** Data supplied follows **

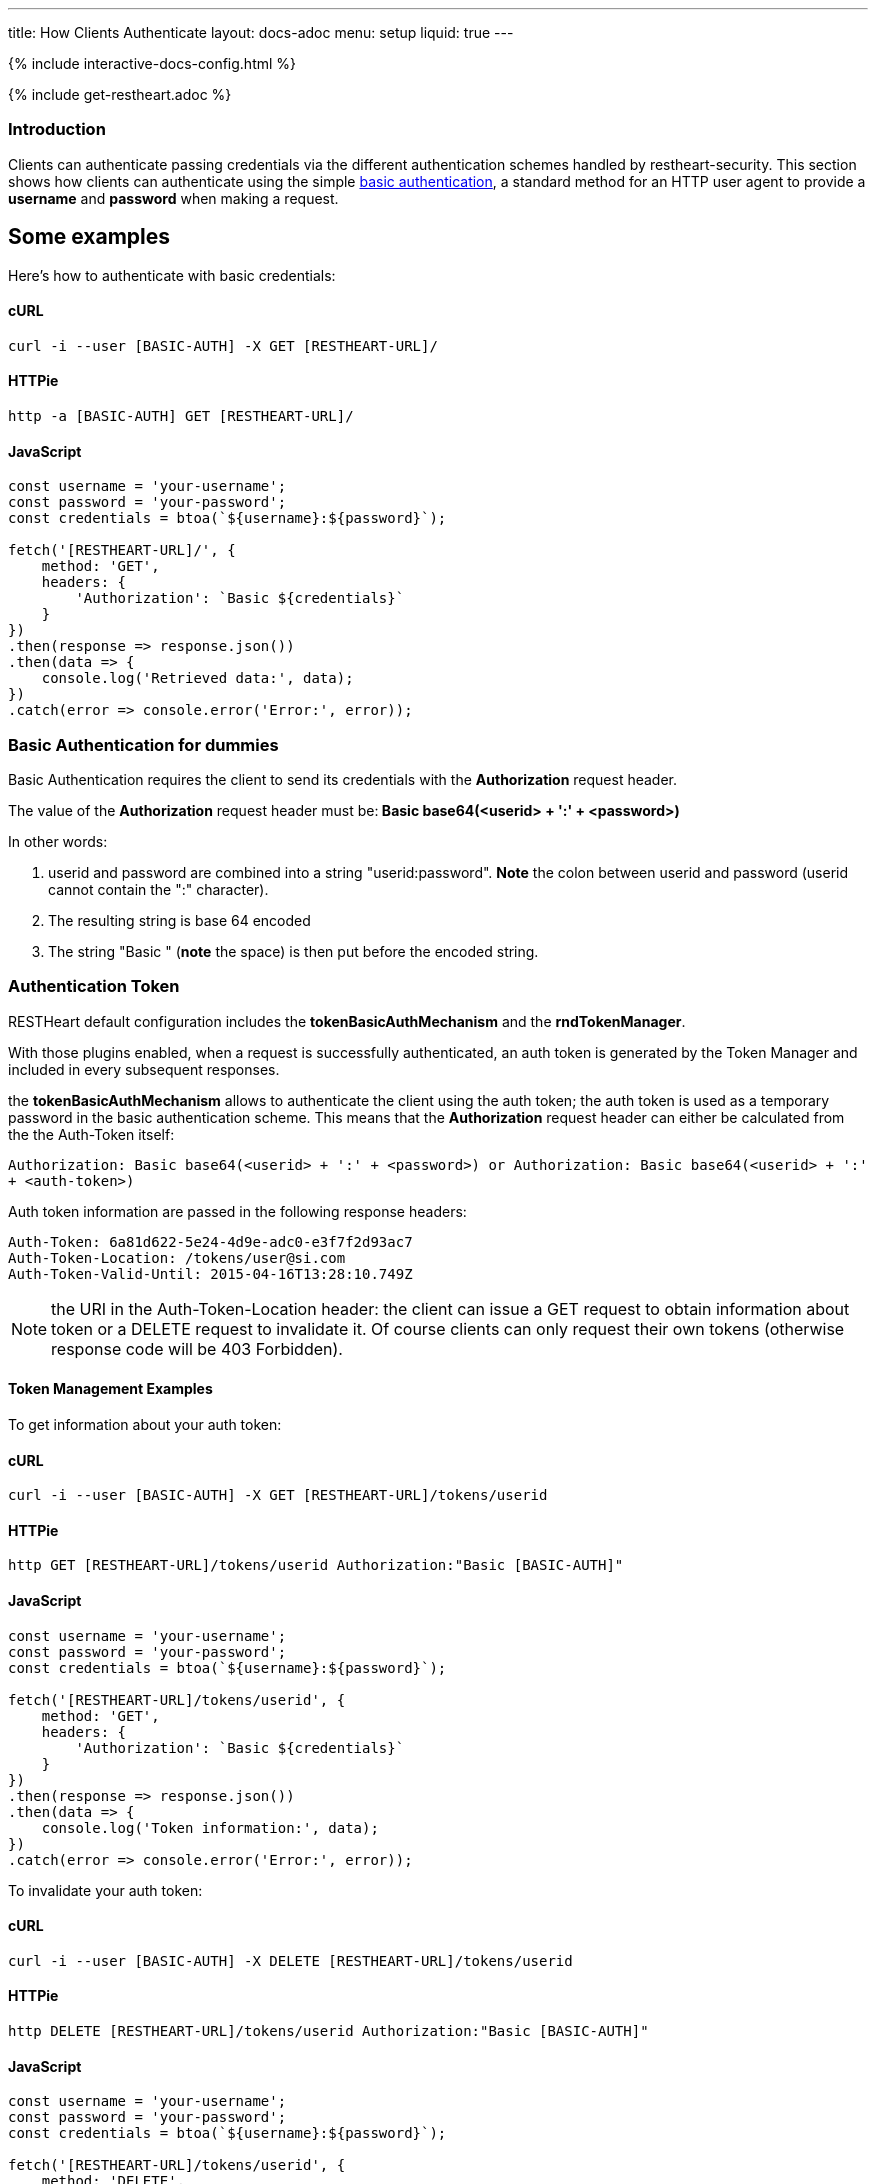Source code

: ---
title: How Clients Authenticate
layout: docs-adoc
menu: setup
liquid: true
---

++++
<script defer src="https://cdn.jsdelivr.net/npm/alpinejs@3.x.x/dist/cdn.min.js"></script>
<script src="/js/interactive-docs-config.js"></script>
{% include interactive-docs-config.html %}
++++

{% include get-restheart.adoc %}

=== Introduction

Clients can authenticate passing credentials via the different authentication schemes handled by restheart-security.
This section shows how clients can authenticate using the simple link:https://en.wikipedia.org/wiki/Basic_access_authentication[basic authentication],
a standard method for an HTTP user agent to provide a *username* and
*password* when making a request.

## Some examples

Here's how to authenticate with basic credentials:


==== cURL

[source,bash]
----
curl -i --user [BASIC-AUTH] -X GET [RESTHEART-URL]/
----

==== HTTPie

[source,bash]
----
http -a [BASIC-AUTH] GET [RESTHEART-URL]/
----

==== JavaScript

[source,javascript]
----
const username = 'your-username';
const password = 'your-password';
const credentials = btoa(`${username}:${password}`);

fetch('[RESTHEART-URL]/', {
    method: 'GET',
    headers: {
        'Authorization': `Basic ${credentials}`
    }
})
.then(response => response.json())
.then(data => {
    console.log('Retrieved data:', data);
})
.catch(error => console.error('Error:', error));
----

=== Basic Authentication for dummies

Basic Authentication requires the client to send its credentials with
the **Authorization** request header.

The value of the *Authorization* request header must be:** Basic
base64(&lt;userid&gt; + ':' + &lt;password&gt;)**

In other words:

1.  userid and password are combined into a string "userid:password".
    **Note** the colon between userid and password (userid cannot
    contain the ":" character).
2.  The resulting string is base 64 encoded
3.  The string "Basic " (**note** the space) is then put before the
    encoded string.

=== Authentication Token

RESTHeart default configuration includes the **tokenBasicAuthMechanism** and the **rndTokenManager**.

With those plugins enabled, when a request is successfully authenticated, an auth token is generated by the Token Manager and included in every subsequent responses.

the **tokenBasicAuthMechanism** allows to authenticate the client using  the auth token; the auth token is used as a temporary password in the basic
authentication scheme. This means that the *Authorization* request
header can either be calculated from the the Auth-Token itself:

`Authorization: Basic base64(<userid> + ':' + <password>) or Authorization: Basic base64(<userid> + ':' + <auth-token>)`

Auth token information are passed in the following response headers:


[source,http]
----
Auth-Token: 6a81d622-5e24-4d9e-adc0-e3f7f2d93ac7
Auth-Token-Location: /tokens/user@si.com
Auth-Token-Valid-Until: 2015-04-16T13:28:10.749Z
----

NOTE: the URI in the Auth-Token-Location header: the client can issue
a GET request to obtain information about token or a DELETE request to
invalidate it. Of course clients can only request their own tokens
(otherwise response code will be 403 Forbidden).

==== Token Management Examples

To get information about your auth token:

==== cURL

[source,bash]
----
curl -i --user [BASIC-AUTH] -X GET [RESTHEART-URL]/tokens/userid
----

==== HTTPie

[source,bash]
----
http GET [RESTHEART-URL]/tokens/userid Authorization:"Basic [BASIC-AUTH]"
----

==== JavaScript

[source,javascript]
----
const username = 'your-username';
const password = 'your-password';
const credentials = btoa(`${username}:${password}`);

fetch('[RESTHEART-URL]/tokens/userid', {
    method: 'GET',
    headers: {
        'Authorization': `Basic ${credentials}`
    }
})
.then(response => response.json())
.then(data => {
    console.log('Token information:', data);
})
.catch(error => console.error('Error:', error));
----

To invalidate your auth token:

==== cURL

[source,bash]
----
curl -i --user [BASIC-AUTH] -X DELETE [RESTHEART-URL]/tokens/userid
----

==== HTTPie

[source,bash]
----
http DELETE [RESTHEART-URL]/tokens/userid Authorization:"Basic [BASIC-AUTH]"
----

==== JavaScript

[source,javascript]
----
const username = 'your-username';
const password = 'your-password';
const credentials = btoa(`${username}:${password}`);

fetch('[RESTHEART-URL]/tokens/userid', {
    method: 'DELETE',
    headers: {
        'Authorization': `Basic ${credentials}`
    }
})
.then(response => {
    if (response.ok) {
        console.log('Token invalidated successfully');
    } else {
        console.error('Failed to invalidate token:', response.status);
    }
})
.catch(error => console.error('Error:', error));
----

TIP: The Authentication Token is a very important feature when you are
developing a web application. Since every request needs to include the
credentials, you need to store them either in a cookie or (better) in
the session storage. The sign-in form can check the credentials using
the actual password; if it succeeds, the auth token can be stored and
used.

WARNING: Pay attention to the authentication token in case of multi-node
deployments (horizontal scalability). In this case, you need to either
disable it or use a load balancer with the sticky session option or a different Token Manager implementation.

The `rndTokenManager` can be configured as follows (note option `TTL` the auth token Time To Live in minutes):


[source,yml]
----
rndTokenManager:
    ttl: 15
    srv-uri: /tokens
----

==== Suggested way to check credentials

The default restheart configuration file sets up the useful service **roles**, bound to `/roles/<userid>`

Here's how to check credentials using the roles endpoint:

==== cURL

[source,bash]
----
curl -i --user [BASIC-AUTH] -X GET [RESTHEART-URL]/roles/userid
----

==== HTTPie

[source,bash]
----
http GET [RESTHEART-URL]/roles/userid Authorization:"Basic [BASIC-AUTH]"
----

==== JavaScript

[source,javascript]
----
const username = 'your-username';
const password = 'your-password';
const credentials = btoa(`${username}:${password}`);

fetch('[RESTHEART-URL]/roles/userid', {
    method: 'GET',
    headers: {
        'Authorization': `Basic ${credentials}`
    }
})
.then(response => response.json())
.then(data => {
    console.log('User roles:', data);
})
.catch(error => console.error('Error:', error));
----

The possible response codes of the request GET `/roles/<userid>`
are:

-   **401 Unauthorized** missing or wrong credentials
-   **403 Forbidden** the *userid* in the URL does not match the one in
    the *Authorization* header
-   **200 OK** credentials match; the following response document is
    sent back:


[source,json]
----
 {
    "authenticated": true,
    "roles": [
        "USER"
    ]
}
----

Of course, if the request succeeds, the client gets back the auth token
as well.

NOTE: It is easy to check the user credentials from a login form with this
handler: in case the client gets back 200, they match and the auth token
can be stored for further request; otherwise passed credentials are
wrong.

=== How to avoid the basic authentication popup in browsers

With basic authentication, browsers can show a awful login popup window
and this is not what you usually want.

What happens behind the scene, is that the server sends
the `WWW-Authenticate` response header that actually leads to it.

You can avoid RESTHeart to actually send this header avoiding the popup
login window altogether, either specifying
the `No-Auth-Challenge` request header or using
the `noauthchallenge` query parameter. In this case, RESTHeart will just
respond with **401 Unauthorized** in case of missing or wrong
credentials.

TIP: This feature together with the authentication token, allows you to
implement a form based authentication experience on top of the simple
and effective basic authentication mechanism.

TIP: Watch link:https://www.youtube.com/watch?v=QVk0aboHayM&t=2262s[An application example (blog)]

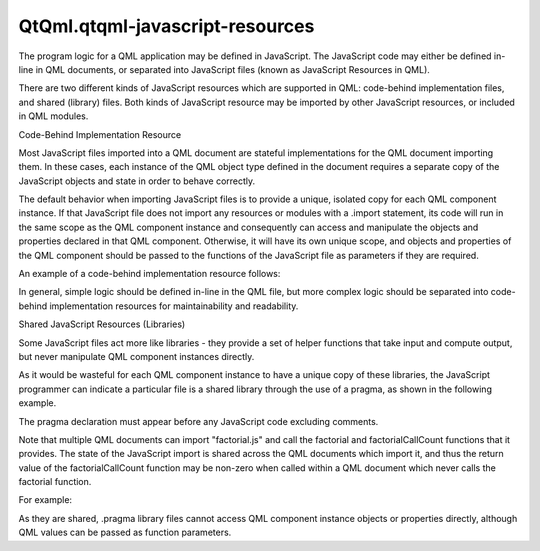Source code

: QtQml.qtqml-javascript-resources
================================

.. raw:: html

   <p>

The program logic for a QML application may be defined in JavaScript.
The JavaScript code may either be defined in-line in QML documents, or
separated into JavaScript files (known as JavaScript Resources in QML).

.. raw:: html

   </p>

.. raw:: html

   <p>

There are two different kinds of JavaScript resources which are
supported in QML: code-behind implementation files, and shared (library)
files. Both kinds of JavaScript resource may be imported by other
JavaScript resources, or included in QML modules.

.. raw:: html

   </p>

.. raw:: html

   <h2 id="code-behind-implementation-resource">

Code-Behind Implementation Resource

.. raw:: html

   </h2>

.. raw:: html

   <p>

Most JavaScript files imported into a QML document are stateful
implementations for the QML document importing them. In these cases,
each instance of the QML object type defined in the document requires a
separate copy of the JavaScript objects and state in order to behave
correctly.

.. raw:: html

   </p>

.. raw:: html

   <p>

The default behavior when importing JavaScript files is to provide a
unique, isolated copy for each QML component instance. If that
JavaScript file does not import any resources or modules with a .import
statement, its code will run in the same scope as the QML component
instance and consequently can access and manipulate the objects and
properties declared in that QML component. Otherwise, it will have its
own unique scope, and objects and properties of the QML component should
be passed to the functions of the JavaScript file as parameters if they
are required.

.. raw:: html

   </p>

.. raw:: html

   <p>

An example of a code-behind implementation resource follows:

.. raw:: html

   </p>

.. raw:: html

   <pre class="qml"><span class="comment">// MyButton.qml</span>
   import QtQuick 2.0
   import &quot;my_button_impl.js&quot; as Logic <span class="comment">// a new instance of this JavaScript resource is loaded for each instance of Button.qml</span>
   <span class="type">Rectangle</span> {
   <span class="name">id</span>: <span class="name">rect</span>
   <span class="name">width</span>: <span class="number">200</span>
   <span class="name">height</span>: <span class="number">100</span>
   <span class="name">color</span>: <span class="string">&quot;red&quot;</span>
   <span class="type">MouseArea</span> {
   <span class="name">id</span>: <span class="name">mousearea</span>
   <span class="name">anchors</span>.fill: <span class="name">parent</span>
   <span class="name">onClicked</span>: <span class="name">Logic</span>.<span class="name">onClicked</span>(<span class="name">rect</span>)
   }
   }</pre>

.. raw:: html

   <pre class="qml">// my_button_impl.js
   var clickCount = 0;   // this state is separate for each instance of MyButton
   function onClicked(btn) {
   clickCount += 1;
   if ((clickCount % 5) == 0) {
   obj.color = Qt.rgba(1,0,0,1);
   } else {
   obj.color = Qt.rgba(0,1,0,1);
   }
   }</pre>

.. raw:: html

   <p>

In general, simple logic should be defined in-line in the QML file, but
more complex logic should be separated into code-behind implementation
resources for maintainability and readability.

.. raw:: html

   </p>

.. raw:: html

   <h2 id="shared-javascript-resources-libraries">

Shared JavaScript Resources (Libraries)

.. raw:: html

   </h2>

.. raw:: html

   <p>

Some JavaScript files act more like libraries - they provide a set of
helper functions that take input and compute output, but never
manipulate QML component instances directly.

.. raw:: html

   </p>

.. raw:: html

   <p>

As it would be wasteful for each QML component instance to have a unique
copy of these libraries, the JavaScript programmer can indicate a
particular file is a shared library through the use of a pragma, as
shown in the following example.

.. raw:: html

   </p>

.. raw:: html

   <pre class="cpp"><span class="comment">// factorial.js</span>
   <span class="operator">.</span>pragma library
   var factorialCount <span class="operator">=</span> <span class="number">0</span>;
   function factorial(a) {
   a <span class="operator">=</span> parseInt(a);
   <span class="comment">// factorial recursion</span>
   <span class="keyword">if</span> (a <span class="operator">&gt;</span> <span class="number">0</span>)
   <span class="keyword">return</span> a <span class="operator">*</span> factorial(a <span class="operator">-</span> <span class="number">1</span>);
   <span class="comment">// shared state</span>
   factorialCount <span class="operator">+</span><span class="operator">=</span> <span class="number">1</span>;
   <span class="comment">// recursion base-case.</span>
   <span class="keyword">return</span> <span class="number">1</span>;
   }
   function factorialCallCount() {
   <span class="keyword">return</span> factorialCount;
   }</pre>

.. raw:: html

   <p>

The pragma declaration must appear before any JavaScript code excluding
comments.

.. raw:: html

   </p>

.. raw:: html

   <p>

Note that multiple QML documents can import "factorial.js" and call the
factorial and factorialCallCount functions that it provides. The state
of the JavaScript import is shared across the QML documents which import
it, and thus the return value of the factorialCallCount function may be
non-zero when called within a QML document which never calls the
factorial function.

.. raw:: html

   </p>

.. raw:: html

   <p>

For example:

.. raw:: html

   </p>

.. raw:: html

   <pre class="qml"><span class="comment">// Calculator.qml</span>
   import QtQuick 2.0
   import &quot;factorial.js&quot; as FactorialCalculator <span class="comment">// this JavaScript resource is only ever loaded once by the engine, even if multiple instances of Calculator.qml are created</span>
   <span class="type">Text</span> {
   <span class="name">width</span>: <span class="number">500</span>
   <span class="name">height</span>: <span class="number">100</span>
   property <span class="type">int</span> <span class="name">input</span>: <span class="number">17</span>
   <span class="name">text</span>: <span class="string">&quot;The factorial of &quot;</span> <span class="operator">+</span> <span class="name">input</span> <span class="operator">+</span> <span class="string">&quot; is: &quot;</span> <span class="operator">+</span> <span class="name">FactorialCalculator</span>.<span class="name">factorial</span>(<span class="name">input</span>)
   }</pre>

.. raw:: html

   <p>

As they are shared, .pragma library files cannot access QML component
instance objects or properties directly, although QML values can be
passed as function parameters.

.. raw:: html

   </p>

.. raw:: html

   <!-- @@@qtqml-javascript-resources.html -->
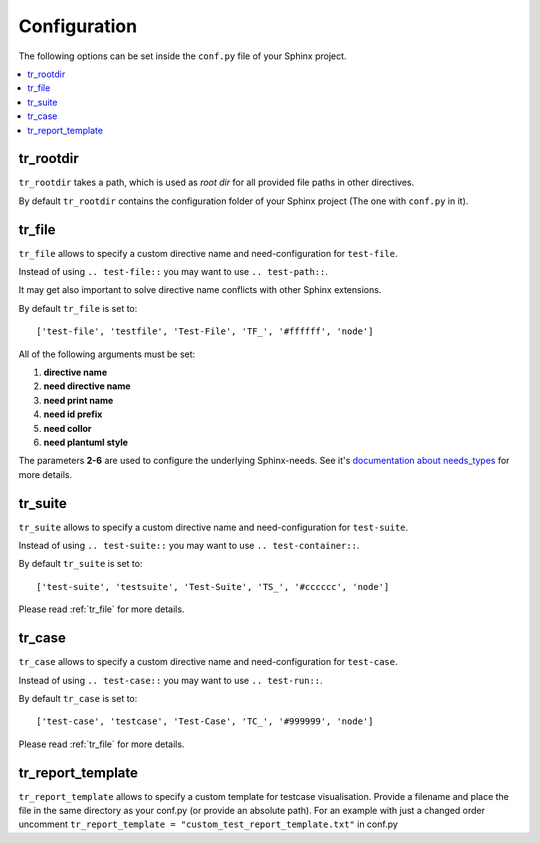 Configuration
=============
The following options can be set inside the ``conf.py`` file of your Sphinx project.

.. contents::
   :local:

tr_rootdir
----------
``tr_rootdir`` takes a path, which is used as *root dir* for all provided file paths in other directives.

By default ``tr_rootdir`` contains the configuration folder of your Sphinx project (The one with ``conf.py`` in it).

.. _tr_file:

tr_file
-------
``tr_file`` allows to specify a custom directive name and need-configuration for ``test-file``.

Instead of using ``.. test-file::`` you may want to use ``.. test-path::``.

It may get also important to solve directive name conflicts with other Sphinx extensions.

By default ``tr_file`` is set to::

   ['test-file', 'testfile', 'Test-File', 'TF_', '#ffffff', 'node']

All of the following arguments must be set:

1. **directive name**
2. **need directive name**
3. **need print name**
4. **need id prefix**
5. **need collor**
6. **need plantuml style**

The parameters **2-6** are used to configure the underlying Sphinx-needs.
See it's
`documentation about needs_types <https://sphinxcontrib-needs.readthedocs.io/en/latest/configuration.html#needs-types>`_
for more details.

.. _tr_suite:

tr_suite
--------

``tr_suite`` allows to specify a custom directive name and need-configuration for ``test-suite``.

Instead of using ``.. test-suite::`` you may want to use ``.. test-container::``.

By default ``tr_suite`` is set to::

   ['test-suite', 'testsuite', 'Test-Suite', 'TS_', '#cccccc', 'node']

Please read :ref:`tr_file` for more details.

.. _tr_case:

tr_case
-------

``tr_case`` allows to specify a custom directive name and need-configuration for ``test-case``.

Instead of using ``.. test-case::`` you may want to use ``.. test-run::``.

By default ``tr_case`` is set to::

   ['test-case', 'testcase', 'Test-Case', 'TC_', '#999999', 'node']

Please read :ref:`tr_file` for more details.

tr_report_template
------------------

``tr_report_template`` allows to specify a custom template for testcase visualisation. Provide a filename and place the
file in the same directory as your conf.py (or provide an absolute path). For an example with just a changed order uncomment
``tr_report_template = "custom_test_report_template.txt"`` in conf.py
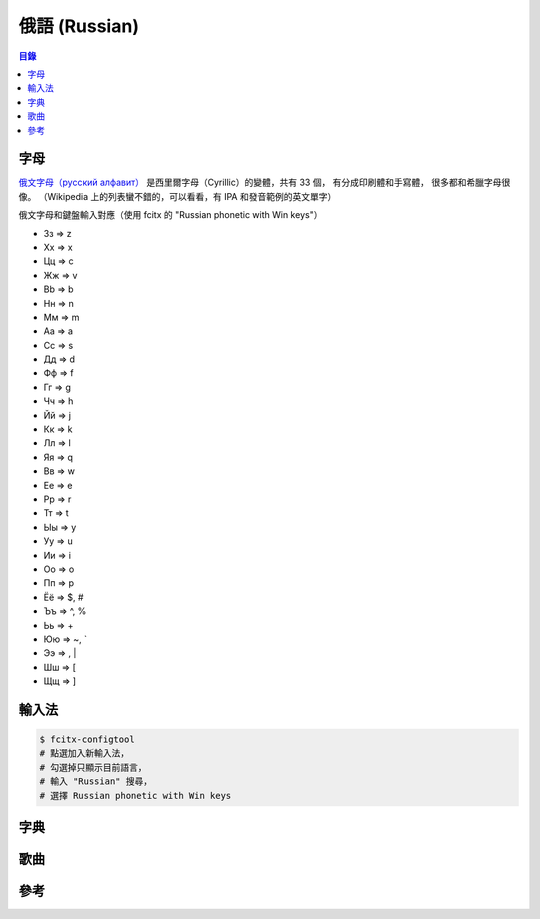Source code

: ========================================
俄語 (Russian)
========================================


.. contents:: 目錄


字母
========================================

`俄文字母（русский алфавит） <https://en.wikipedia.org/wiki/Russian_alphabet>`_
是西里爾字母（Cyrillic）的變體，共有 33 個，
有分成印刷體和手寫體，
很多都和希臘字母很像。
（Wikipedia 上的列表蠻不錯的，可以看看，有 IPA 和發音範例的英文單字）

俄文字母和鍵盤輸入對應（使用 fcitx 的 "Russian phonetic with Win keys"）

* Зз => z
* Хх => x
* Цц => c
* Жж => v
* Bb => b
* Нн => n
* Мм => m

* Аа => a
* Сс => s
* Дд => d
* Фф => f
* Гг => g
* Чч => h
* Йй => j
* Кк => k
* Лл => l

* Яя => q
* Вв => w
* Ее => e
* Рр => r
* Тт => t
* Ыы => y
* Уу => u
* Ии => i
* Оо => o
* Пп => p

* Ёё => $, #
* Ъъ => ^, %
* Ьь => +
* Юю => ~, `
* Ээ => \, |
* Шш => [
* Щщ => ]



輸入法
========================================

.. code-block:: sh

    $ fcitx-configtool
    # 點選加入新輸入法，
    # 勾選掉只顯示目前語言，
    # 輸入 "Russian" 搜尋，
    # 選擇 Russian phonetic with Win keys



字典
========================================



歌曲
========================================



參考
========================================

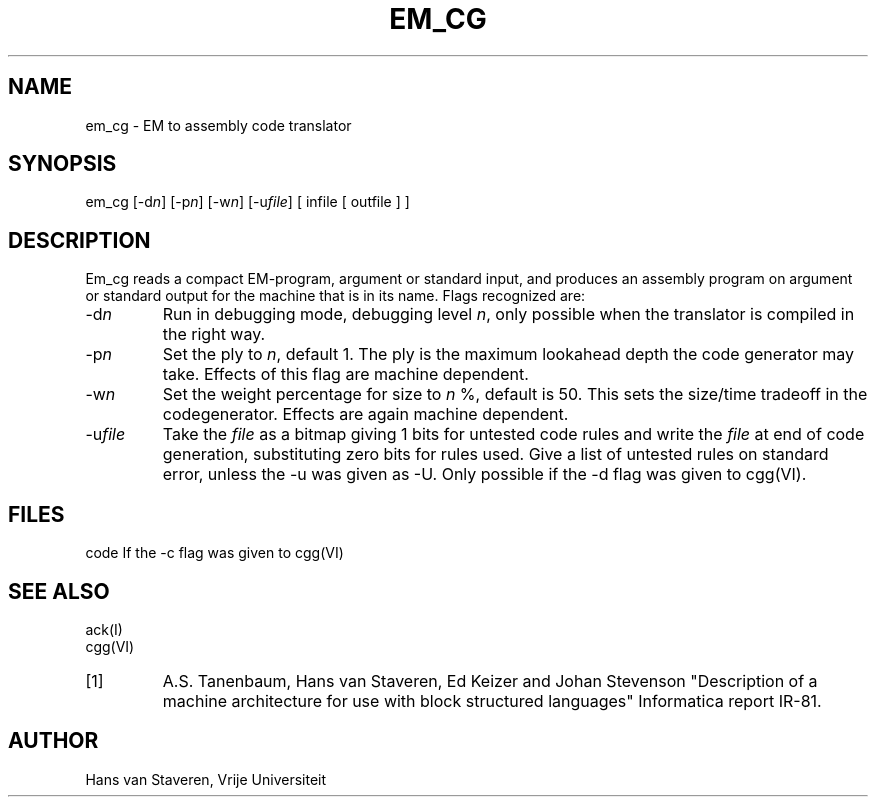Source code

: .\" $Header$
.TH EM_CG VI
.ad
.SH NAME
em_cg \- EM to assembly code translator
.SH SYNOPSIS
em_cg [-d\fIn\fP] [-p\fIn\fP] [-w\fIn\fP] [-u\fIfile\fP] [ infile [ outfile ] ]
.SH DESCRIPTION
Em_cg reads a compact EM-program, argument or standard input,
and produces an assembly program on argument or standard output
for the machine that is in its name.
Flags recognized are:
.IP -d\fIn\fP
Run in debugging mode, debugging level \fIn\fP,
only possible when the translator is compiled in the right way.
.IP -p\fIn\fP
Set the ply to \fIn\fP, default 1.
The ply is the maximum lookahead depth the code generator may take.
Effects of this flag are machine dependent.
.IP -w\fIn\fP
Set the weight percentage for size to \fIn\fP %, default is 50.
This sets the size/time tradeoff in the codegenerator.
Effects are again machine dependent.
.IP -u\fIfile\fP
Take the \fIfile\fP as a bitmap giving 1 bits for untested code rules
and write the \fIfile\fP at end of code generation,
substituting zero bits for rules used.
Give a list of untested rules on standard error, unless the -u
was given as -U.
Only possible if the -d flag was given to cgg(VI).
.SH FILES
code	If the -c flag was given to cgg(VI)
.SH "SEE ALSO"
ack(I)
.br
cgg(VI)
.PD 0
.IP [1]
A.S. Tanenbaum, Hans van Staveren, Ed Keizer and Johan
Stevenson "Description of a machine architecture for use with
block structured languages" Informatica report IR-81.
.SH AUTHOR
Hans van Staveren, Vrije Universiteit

** End of Data supplied **

◆ **Work request**
Go line by line through the data above and count those holding "will"; report the number alone.

◆ **Your solution**
4